# Monitor problem



## Shane

Hey,

I have this monitor:

22" Belinea 0 Display LCD 5ms

http://www.cclonline.com/product-info.asp?product_id=18486&category_id=364&manufacturer_id=0

this past week i have not been able to turn the monitor off while the pc is running like usualy if im downloading and i want to go out i will leave my pc running but just turn off the monitor but i cant because when i press the monitors power button i get a message on the screen that says:



> "Power button locked"




Any help appreciated.


----------



## cohen

Sounds like it is a problem with the button on the inside of the monitor. 

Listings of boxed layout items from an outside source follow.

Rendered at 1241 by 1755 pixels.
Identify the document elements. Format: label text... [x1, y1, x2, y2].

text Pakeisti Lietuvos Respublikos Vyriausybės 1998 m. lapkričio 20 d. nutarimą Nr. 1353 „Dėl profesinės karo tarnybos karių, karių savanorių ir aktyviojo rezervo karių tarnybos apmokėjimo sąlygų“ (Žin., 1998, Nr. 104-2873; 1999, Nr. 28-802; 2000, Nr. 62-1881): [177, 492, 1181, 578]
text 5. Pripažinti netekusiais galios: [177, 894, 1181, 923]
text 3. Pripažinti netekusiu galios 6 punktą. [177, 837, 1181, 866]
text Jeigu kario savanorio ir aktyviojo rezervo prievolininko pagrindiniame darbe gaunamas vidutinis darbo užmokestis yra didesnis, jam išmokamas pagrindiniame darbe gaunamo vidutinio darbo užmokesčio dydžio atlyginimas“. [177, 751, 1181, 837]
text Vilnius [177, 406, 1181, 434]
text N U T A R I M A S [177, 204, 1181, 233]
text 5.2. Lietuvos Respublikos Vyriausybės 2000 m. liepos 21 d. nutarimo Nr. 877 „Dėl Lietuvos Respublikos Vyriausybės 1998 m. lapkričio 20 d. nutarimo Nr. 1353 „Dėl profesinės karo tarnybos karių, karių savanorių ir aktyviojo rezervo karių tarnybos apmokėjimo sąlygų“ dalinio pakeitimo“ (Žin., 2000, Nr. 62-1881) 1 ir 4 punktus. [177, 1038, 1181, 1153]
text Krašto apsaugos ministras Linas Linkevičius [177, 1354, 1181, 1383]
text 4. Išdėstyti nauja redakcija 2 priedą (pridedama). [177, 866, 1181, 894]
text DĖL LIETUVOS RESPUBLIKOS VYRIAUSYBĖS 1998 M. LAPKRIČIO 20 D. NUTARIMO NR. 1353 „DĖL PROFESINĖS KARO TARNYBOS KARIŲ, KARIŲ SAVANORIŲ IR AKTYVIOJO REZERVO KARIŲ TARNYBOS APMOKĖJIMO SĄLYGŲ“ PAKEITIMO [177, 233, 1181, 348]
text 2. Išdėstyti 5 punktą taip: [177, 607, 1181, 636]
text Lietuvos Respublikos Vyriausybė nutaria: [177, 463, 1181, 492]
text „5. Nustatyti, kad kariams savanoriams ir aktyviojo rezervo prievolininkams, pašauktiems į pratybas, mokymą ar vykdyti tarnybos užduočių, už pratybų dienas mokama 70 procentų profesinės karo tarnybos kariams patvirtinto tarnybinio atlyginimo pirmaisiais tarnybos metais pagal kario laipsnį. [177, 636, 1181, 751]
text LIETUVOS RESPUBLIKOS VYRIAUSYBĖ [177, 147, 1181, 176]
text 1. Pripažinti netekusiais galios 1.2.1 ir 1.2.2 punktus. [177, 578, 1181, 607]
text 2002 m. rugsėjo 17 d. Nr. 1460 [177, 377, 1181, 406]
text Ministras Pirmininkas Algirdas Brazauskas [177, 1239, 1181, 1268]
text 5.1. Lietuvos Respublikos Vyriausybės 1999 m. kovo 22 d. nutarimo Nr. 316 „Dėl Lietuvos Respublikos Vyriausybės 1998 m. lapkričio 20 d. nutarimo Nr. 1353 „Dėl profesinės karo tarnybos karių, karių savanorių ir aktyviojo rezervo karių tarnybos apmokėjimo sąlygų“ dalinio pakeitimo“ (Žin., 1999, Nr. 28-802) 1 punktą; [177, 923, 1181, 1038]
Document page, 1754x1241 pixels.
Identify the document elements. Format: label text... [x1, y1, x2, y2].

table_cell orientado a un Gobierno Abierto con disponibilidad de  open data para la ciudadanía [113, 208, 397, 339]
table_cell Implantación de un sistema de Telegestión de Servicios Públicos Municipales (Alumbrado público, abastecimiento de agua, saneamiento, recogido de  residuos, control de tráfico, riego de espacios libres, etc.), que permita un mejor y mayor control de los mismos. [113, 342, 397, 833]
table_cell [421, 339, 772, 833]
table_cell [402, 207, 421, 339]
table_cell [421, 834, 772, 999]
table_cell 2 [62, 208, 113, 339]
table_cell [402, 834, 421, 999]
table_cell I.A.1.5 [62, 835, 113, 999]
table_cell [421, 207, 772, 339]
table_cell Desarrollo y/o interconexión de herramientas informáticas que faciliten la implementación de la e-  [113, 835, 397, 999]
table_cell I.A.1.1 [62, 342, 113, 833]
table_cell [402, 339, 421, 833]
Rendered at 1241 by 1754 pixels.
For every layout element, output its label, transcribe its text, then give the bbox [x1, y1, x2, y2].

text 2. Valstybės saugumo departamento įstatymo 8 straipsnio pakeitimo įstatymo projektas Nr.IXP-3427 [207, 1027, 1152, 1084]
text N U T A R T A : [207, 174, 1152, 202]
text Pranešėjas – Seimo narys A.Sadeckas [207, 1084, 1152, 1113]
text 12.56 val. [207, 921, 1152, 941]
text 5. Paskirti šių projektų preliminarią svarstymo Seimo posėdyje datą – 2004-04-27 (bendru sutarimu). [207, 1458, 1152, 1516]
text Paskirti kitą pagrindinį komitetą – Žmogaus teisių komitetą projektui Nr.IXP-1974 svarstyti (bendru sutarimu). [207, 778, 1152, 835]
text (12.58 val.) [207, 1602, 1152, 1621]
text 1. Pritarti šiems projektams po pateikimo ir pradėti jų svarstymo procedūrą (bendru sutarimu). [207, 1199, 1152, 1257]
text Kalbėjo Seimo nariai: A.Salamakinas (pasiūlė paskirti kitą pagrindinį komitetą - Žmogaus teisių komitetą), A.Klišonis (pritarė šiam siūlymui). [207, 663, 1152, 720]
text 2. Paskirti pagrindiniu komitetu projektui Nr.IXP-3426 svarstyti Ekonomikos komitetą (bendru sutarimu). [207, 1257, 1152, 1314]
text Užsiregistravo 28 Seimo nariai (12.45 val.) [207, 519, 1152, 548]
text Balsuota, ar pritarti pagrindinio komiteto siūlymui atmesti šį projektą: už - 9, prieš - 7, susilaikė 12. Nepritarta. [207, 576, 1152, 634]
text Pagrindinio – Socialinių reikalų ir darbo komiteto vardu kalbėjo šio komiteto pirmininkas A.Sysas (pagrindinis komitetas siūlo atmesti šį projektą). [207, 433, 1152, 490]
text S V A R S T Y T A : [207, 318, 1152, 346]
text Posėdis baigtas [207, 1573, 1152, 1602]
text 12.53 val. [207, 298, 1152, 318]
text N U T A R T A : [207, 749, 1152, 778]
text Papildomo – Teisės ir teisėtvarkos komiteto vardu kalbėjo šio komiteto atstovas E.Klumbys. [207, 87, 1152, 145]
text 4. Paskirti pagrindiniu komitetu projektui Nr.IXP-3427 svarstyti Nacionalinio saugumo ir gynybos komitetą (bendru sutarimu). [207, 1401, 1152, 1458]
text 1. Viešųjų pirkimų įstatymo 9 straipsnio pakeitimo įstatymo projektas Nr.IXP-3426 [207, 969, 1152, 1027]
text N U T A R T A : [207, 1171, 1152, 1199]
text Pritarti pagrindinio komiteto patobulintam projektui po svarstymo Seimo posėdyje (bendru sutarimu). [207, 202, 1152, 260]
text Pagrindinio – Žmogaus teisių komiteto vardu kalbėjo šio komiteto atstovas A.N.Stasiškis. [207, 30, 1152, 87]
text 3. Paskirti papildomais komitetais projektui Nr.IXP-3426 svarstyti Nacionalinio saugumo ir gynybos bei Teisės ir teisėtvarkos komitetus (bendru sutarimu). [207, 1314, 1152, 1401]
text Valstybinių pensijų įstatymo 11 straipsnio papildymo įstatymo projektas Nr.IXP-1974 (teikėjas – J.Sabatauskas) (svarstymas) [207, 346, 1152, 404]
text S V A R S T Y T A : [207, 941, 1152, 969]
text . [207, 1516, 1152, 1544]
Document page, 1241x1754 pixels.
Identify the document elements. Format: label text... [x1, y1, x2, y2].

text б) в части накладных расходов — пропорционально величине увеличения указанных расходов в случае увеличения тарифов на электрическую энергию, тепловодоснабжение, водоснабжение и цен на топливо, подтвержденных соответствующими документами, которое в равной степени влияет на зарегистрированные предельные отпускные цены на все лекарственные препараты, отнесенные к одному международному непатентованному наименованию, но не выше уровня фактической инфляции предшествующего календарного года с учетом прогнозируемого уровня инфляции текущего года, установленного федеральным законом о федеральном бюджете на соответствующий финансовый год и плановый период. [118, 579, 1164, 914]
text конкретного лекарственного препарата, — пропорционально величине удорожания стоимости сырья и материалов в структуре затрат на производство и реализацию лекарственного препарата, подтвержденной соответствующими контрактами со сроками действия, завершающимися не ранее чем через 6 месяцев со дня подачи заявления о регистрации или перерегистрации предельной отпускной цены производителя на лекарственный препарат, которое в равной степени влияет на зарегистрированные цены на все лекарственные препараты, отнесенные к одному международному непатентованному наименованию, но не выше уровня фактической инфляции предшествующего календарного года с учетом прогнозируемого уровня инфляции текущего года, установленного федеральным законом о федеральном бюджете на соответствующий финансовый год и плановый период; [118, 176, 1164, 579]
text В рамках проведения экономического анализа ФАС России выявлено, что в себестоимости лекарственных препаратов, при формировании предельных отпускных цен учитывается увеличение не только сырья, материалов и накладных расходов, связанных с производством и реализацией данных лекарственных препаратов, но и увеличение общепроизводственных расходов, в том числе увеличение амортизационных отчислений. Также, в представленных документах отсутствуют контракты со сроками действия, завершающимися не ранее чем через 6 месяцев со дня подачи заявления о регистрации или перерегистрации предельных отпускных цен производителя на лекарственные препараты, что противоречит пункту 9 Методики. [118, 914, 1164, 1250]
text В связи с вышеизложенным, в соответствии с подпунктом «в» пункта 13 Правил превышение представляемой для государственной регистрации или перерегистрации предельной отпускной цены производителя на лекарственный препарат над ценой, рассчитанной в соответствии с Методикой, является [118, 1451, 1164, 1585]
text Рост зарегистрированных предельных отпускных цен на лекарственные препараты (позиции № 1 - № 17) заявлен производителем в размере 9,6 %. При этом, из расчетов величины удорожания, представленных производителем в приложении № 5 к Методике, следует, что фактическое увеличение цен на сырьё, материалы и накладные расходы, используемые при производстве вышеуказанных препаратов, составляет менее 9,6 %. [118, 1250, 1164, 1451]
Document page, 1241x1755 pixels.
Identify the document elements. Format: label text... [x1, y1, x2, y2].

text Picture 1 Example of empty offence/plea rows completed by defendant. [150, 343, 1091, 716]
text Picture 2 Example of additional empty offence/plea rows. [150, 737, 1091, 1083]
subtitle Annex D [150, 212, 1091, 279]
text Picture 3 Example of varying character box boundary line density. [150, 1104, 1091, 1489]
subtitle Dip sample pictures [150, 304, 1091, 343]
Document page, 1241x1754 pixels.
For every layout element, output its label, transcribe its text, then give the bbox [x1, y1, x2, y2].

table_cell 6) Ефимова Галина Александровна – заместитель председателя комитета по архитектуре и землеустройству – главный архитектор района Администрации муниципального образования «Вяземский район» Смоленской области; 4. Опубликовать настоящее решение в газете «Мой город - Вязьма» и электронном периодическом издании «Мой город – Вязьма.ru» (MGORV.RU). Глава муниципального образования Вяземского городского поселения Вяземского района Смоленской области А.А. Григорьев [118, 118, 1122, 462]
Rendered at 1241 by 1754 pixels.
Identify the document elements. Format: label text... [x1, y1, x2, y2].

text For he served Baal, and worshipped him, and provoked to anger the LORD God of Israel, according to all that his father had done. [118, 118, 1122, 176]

So you might have to open it up and have a look or buy a new one.


----------



## TFT

It's not a problem with the button it's a feature to stop accidently turning the monitor off. This is set in the OSD menu which can also be locked.


----------



## Shane

TFT said:


> It's not a problem with the button it's a feature to stop accidently turning the monitor off. This is set in the OSD menu which can also be locked.



wheres that OSD menu mate i have no clue.

i dont know why its locked because i havnt been messing about with any of my monitors buttons or anything.

it just wouldnt switch off since Monday


----------



## TFT

Try these options, they are'nt for your LCD and the wording/symbols may be different but may unlock your buttons, if not try a few combinations, you get the idea.

Option 1: OSD lock - all 4 buttons are locked except the "POWER"
button. Press and hold the "MENU" and ">" buttons for 3
seconds to lock the buttons. Repeat this step to unlock.

Option 2: OSD & Power button lock - all 5 buttons including the
"POWER" button are locked. Press and hold the "MENU"
and "<" buttons for 3 seconds to lock all 5 buttons. Repeat
this step to unlock.


----------



## Shane

compleatly forgot about this post, itried turning my monitor off just and got the damn message again.

this worked...



> "MENU"
> and "<" buttons for 3 seconds



tks so much man


----------